- [Problem to solve]:
Reproduce the text of the listing below verbatim, leaving out the pictures.
====
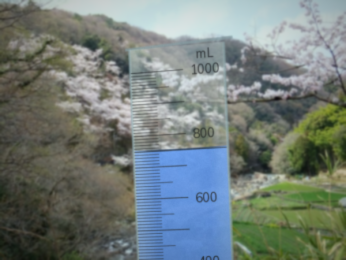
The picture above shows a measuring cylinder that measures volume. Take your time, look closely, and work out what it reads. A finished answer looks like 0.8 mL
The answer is 750 mL
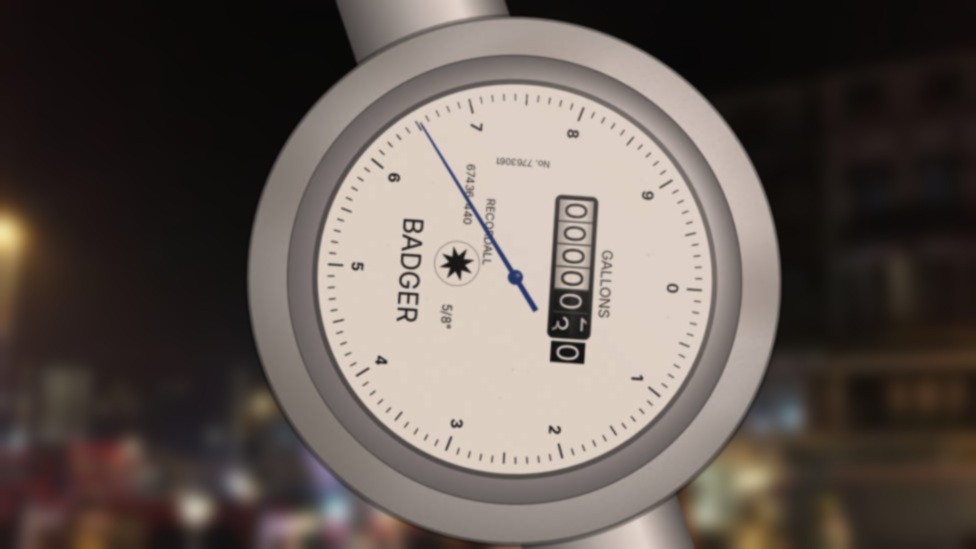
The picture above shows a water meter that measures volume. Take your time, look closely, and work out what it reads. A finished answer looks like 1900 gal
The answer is 26.5 gal
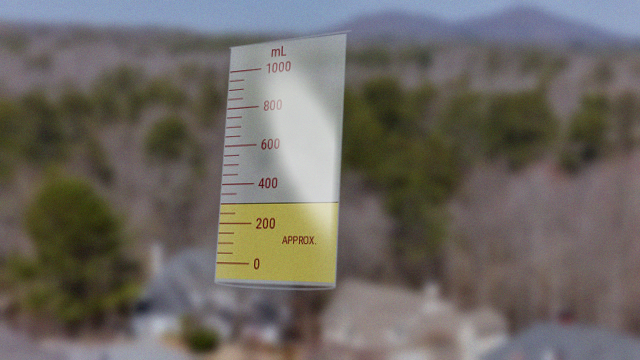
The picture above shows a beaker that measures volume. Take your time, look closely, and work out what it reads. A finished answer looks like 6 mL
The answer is 300 mL
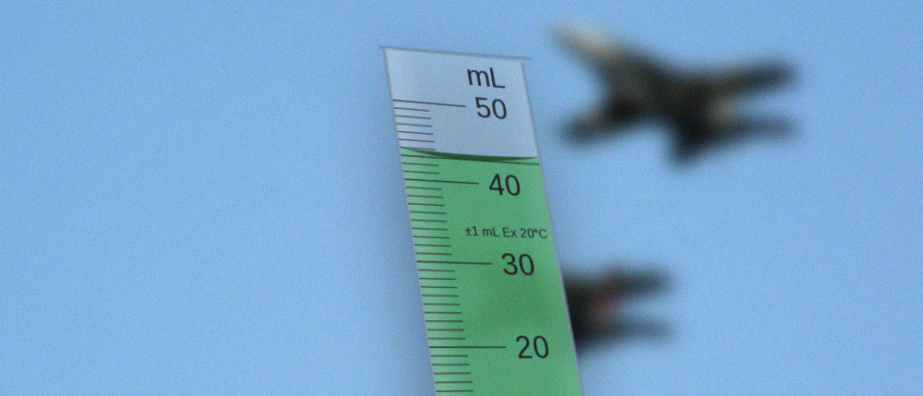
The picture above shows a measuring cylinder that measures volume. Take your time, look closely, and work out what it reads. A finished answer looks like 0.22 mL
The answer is 43 mL
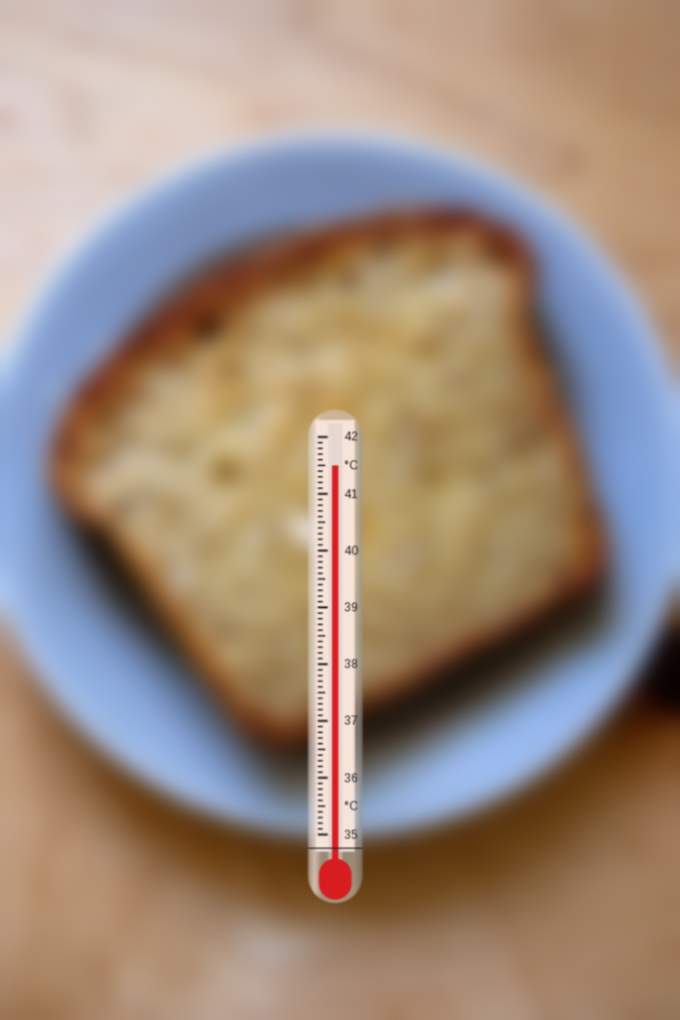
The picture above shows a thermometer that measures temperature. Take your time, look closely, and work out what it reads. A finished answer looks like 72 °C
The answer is 41.5 °C
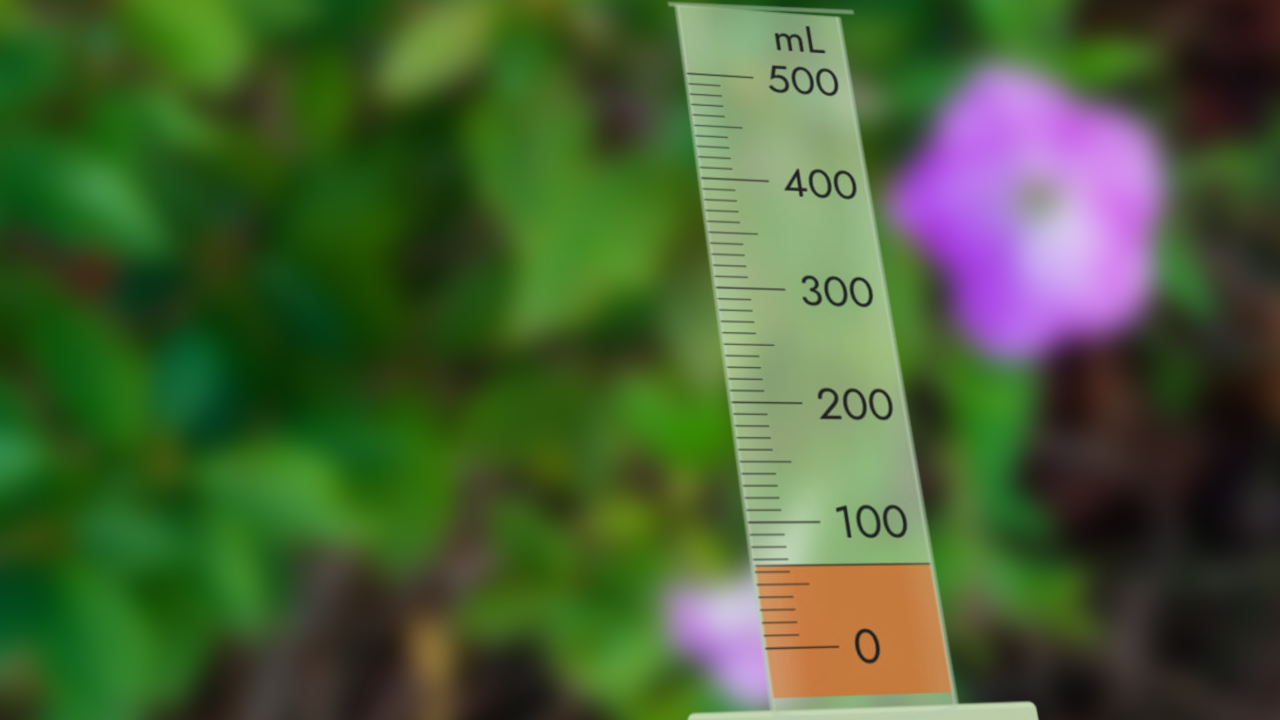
====
- [Response area]:
The picture above shows a measuring cylinder that measures volume. Take your time, look closely, and work out what it reads. A finished answer looks like 0.8 mL
The answer is 750 mL
The picture above shows a water meter that measures volume. Take your time, look closely, and work out what it reads. A finished answer looks like 1900 gal
The answer is 26.5 gal
The picture above shows a beaker that measures volume. Take your time, look closely, and work out what it reads. A finished answer looks like 6 mL
The answer is 300 mL
The picture above shows a measuring cylinder that measures volume. Take your time, look closely, and work out what it reads. A finished answer looks like 0.22 mL
The answer is 43 mL
The picture above shows a thermometer that measures temperature. Take your time, look closely, and work out what it reads. A finished answer looks like 72 °C
The answer is 41.5 °C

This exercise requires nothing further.